WASHINGTON – Declining inflation in the wake of a slowed economy has reduced the cost of living increase Social Security recipients will receive in 2002, the head of the Social Security Commission said Friday.
The 2.6 percent cost-of-living adjustment in monthly checks next year will translate into an extra $22 a month for the average retiree, said Larry G. Massanari, acting commissioner of the Social Security Commission. The COLA is down from 3.5 percent this year--and Massanari said that's a good thing.
"Today's news tells us that inflation continues to be low, which is certainly good news for the elderly and disabled," Massanari said Friday.
Beginning in January, Social Security recipients will receive $874 on average, compared to $852 this year. Low income beneficiaries will get at maximum $14 extra, boosting their incomes to $545 per month. Low income couples will receive $21 to $817.

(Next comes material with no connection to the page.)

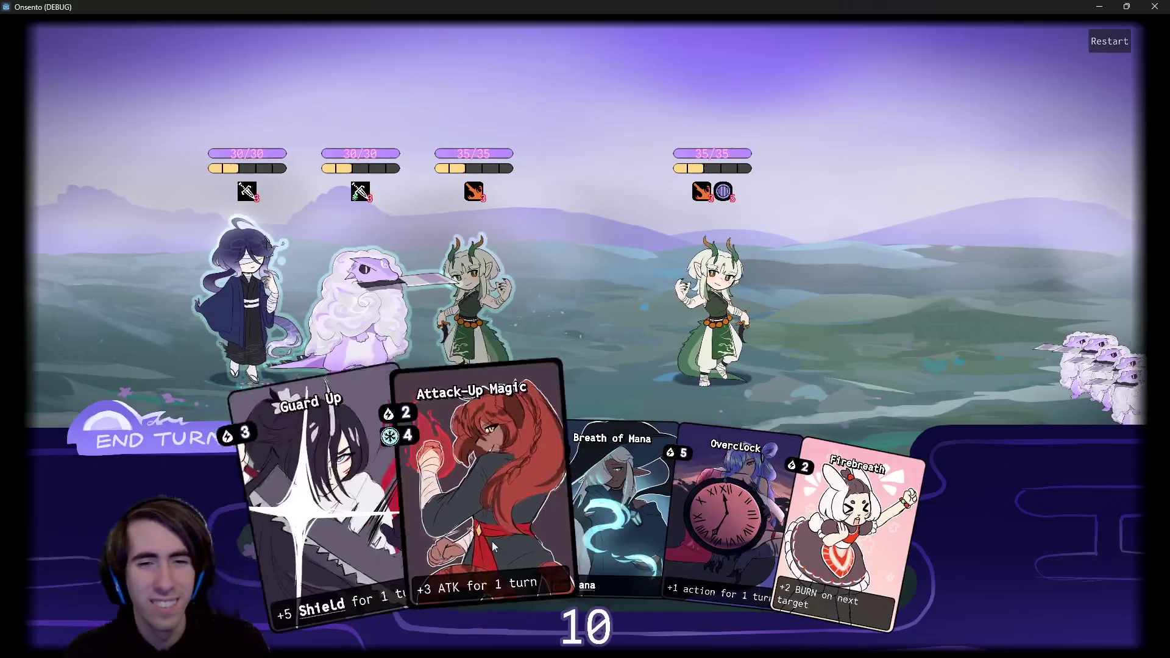
Step: Play Breath of Mana on the dragon, end the turn, then cast Guard Up and Attack-Up Magic on the third character
left_click_drag(585, 512, 475, 333)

Fifty million Americans receive Social Security benefits. The COLA helps to offset the eroding buying power of the dollar against rising prices and is tied to the Consumer Price Index, a basket of prices for consumer goods that the government calculates to measure inflation.
The extra cash won't go far. The government also announced that Americans who pay Medicare premiums will see their monthly cost rise by $4 a month next year to $54. Premiums are deducted from Social Security checks to help cover doctors' office visits.
The premium increase is not linked to the COLA. It is legally mandated and reflects higher health care costs. The hike takes effect Jan. 1.
The 2002 COLA is about average. Except for this year's 3.5 percent increase, yearly adjustments have remained at or below 3 percent since 1993. In the late 1970's when double digit inflation rocked America, the cost-of-living adjustment rose to double digits, reaching 14.3 percent in 1980.
The administration also announced that those who pay into Social Security will see an increase in the maximum annual earnings subject to taxes. Americans will be taxed up to $84,900 of their income from $80,400. That increase affects about 10.5 million of the 154 million workers who pay Social Security taxes.
The Associated Press contributed to this report.